A Mechanism of Improved Oil Recovery by Low-Salinity Waterflooding in Sandstone Rock

Nasralla, Ramez 03 October 2013 (has links)
Injection of low-salinity water showed high potentials in improving oil recovery when compared to high-salinity water. However, the optimum water salinity and conditions are uncertain, due to the lack of understanding the mechanisms of fluid-rock interactions. The main objective of this study is to examine the potential and efficiency of low-salinity water in secondary and tertiary oil recovery for sandstone reservoirs. Similarly, this study aims to help in understanding the dominant mechanisms that aid in improving oil recovery by low-salinity waterflooding. Furthermore, the impact of cation type in injected brines on oil recovery was investigated. Coreflood experiments were conducted to determine the effect of water salinity and chemistry on oil recovery in the secondary and tertiary modes. The contact angle technique was used to study the impact of water salinity and composition on rock wettability.
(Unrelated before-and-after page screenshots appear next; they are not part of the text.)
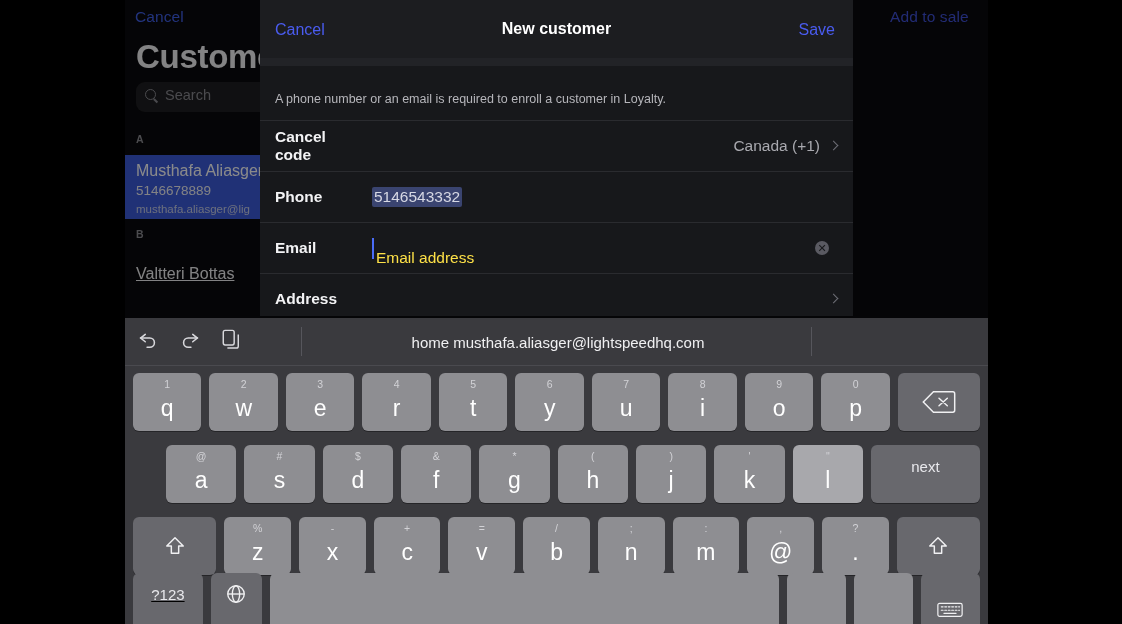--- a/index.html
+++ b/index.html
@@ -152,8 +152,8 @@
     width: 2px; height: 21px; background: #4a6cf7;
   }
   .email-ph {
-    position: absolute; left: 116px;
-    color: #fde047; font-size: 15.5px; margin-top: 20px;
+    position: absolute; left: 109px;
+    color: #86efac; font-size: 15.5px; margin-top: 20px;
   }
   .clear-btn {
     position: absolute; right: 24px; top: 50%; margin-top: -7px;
Moreover, the zeta potential at oil/brine and brine/rock interfaces was measured to explain the mechanism causing rock wettability alteration and improving oil recovery. Deionized water and different brines (from 500 to 174,000 mg/l), as well as single cation solutions were tested. Two types of crude oil with different properties and composition were used. Berea sandstone cores were utilized in the coreflood experiments. Coreflood tests indicated that injection of deionized water in the secondary mode resulted in significant oil recovery, up to 22% improvement, compared to seawater flooding. However, no more oil was recovered in the tertiary mode. In addition, injection of NaCl solution increased the oil recovery compared to injection of CaCl2 or MgCl2 at the same concentration. Contact angle results demonstrated that low-salinity water has an impact on the rock wettability; the more reduction in water salinity, the more a water-wet rock surface is produced. In addition, NaCl solutions made the rock more water-wet compared to CaCl2 or MgCl2 at the same concentration. Low-salinity water and NaCl solutions showed a highly negative charge at rock/brine and oil/brine interfaces by zeta potential measurements, which results in greater repulsive forces between the oil and rock surface. This leads to double-layer expansion and water-wet systems. These results demonstrate that the double-layer expansion is a primary mechanism of improving oil recovery when water chemical composition is manipulated.